2013/6/24 <thatsanicehatyouhave@me.com>

> Hi,
>
> I'm trying to organize a larger app, but I'm running into a
> chicken-and-the-egg problem. My app will be run served via uwsgi and
> straight from the command line (i.e. debug mode). I'm following this
> roughly:
>
> http://flask.pocoo.org/docs/patterns/packages/
>
> run_app.py
> /myapp
> /myapp/__init__.py
> /myapp/controller1.py
> /myapp/controller2.py
>
> I have a fair amount of setup to do before calling app.run() (e.g. reading
> config files chosen at runtime, database setup, etc.), but I need to access
> app.config and app.debug before doing so. I'm running into "RuntimeError:
> working outside of application context" errors. I have something like this
> now:
>
> run.app
> -------
> <argparse that reads debug flag>
> import myapp
> app = create_app (debug=args.debug)
> myapp.setup_app1(app=app)
> myapp.setup_app1(app=app)
> myapp.load_routes()
>
> if app.debug:
>     app.run(...)
> else:
>     app.run(...)
>
> ---
>
> I pass "app" to the setup routines to access the debug and config
> properties - easy enough as they are called just the once.
>
> ---
>
> myapp/__init__.py
> -----------------
> _app = None
>
> def create_app(debug=False):
>     # creates the app instance using the name of the module
>     from flask import Flask
>     _app = Flask(__name__)
>     _app.debug = True
>     return _app
>
> # this is so I can do "from myapp import app"
> @property
> def a pp():
>     return _app
>
> def setup_app1(app=None):
>     ...
>
> def setup_app2(app=None):
>     ...
>
> def load_routes():
>     from myapp.routes import route1
>     from myapp.routes import rou te2
>     ...
>
>
> I'm beginning to feel this is more convoluted than intended, though I've
> seen similar patterns in some skeletons on GitHub. The problem is that the
> code in "route1" needs to access things like app.config and app.debug, and
> that's where I'm getting the error above.
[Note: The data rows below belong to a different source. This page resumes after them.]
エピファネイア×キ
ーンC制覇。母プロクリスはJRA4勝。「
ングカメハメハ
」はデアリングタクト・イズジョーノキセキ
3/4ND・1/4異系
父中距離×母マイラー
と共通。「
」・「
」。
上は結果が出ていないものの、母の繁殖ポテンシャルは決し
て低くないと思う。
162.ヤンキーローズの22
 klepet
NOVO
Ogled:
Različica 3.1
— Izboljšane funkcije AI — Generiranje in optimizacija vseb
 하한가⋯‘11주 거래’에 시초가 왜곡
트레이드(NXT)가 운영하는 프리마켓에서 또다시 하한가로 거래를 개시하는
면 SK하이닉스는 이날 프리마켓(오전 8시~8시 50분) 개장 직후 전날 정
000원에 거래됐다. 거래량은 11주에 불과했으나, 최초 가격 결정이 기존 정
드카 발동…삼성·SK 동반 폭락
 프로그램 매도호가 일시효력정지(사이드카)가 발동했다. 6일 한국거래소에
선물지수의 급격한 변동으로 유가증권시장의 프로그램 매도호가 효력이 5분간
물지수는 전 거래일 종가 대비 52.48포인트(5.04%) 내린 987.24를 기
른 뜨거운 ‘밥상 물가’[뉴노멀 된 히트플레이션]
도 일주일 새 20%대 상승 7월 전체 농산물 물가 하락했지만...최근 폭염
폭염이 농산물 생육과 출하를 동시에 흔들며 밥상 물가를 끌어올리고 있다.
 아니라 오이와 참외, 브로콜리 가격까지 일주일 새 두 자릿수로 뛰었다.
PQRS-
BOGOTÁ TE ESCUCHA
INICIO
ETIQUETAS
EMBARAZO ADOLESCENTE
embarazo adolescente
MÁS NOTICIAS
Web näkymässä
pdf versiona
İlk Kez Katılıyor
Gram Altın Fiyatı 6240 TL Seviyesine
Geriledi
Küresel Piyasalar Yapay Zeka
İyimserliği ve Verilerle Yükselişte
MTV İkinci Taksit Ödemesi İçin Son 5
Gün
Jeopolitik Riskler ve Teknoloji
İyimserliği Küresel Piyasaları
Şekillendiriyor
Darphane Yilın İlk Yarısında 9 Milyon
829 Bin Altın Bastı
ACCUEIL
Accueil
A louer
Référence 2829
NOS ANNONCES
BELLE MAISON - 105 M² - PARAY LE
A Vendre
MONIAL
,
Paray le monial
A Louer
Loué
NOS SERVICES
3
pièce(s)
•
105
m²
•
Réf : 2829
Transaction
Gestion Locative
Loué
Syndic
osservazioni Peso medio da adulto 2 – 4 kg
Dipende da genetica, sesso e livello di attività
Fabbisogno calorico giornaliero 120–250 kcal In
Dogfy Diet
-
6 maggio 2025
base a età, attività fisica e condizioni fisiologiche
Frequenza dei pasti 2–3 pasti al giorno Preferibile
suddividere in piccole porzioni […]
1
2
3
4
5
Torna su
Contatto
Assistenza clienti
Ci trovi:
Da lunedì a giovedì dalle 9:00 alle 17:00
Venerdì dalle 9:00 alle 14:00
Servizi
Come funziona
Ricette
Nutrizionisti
I've tried both:
>
> from flask import current_app
> and
> from flask import app
>
> I've also tried:
>
> from myapp import app
> @app.route("/route1", methods=['GET', 'POST'])
> def route1():
>     ...
>
> but get a "'property' object has no attribute 'route'" error.
>
> My understanding is that the run.app script above shouldn't directly
> contain setup code - am I on the right track at least?
>
> Cheers,
> Demitri
>
>
>
>
>
>

Re: [flask] Chicken and the app

From:
Nguyễn Hồng Quân
Date:
2013-06-24 @ 11:12
2013/6/24 <thatsanicehatyouhave@me.com>

>
> I've also tried:
>
> from myapp import app
> @app.route("/route1", methods=['GET', 'POST'])
> def route1():
>     ...
>
> but get a "'property' object has no attribute 'route'" error.
>


You misused the
@property
decorator.

It is used to create a attribute (in Python meaning, or "property" in Java
meaning) for an "object" (instance of a class),  not to create a member of
a module.



-- 
***********************************************
* Nguyễn Hồng Quân                            *
* Y!M: ng_hquan_vn                            *
* Identi.ca: hongquan                         *
***********************************************

Re: [flask] Chicken and the app

From:
Date:
2013-06-24 @ 13:43
On 24 Jun 2013, at 7:12 AM, Nguyễn Hồng Quân <ng.hong.quan@gmail.com> wrote:

> You misused the
> @property
> decorator.
> 
> It is used to create a attribute (in Python meaning, or "property" in 
Java meaning) for an "object" (instance of a class),  not to create a 
member of a module.

Oh yes, this was a gross hack to make things work (which is didn't).